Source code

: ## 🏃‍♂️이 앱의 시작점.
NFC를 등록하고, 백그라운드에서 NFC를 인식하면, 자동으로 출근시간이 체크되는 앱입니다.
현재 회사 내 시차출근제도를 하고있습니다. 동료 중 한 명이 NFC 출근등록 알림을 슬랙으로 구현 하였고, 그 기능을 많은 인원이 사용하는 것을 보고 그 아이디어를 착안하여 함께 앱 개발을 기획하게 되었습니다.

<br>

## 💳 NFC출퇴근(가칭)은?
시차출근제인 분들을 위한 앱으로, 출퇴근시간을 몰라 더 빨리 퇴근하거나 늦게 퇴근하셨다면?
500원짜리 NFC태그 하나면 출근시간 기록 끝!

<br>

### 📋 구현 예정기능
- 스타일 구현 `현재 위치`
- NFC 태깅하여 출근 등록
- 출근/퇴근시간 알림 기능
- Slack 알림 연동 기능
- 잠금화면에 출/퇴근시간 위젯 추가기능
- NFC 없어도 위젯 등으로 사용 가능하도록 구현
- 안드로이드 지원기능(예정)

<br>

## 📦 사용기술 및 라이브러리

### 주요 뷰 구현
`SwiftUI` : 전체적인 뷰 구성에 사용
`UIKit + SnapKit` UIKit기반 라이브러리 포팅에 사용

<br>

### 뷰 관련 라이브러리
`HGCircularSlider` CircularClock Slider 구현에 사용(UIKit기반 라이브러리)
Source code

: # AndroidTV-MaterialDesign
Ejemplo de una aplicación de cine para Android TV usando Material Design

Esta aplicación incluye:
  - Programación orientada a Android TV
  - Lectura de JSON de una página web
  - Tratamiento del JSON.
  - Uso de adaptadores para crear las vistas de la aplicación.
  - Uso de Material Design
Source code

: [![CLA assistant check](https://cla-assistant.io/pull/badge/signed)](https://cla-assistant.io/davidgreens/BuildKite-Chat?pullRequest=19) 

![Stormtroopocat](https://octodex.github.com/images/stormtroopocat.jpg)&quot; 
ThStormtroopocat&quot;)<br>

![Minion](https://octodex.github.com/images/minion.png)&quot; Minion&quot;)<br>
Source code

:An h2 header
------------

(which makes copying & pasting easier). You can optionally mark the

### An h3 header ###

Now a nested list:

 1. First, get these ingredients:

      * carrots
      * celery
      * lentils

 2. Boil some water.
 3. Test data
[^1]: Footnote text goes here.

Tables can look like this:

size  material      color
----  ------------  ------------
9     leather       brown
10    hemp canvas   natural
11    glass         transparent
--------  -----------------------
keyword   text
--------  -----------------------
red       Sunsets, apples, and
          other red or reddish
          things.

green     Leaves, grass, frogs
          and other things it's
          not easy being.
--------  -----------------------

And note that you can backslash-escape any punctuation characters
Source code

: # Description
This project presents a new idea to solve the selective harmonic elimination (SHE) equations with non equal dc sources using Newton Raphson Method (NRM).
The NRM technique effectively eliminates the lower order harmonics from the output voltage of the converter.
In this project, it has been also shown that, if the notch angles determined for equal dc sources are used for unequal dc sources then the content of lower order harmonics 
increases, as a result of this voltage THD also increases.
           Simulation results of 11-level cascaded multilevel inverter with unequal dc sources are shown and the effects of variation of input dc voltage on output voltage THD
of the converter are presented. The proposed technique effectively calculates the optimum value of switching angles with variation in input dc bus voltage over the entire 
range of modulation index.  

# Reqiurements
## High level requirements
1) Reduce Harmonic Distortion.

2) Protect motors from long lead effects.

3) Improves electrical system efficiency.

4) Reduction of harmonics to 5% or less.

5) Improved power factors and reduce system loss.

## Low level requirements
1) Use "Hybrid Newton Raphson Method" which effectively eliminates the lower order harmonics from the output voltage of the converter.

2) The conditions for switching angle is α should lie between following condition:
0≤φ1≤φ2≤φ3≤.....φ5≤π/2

⁂

**Problem to solve:** The full listing above is to be retyped exactly.

**Answer space:**
Source code

: ## 🏃‍♂️이 앱의 시작점.
NFC를 등록하고, 백그라운드에서 NFC를 인식하면, 자동으로 출근시간이 체크되는 앱입니다.
현재 회사 내 시차출근제도를 하고있습니다. 동료 중 한 명이 NFC 출근등록 알림을 슬랙으로 구현 하였고, 그 기능을 많은 인원이 사용하는 것을 보고 그 아이디어를 착안하여 함께 앱 개발을 기획하게 되었습니다.

<br>

## 💳 NFC출퇴근(가칭)은?
시차출근제인 분들을 위한 앱으로, 출퇴근시간을 몰라 더 빨리 퇴근하거나 늦게 퇴근하셨다면?
500원짜리 NFC태그 하나면 출근시간 기록 끝!

<br>

### 📋 구현 예정기능
- 스타일 구현 `현재 위치`
- NFC 태깅하여 출근 등록
- 출근/퇴근시간 알림 기능
- Slack 알림 연동 기능
- 잠금화면에 출/퇴근시간 위젯 추가기능
- NFC 없어도 위젯 등으로 사용 가능하도록 구현
- 안드로이드 지원기능(예정)

<br>

## 📦 사용기술 및 라이브러리

### 주요 뷰 구현
`SwiftUI` : 전체적인 뷰 구성에 사용
`UIKit + SnapKit` UIKit기반 라이브러리 포팅에 사용

<br>

### 뷰 관련 라이브러리
`HGCircularSlider` CircularClock Slider 구현에 사용(UIKit기반 라이브러리)
Source code

: # AndroidTV-MaterialDesign
Ejemplo de una aplicación de cine para Android TV usando Material Design

Esta aplicación incluye:
  - Programación orientada a Android TV
  - Lectura de JSON de una página web
  - Tratamiento del JSON.
  - Uso de adaptadores para crear las vistas de la aplicación.
  - Uso de Material Design
Source code

: [![CLA assistant check](https://cla-assistant.io/pull/badge/signed)](https://cla-assistant.io/davidgreens/BuildKite-Chat?pullRequest=19) 

![Stormtroopocat](https://octodex.github.com/images/stormtroopocat.jpg)&quot; 
ThStormtroopocat&quot;)<br>

![Minion](https://octodex.github.com/images/minion.png)&quot; Minion&quot;)<br>
Source code

:An h2 header
------------

(which makes copying & pasting easier). You can optionally mark the

### An h3 header ###

Now a nested list:

 1. First, get these ingredients:

      * carrots
      * celery
      * lentils

 2. Boil some water.
 3. Test data
[^1]: Footnote text goes here.

Tables can look like this:

size  material      color
----  ------------  ------------
9     leather       brown
10    hemp canvas   natural
11    glass         transparent
--------  -----------------------
keyword   text
--------  -----------------------
red       Sunsets, apples, and
          other red or reddish
          things.

green     Leaves, grass, frogs
          and other things it's
          not easy being.
--------  -----------------------

And note that you can backslash-escape any punctuation characters
Source code

: # Description
This project presents a new idea to solve the selective harmonic elimination (SHE) equations with non equal dc sources using Newton Raphson Method (NRM).
The NRM technique effectively eliminates the lower order harmonics from the output voltage of the converter.
In this project, it has been also shown that, if the notch angles determined for equal dc sources are used for unequal dc sources then the content of lower order harmonics 
increases, as a result of this voltage THD also increases.
           Simulation results of 11-level cascaded multilevel inverter with unequal dc sources are shown and the effects of variation of input dc voltage on output voltage THD
of the converter are presented. The proposed technique effectively calculates the optimum value of switching angles with variation in input dc bus voltage over the entire 
range of modulation index.  

# Reqiurements
## High level requirements
1) Reduce Harmonic Distortion.

2) Protect motors from long lead effects.

3) Improves electrical system efficiency.

4) Reduction of harmonics to 5% or less.

5) Improved power factors and reduce system loss.

## Low level requirements
1) Use "Hybrid Newton Raphson Method" which effectively eliminates the lower order harmonics from the output voltage of the converter.

2) The conditions for switching angle is α should lie between following condition:
0≤φ1≤φ2≤φ3≤.....φ5≤π/2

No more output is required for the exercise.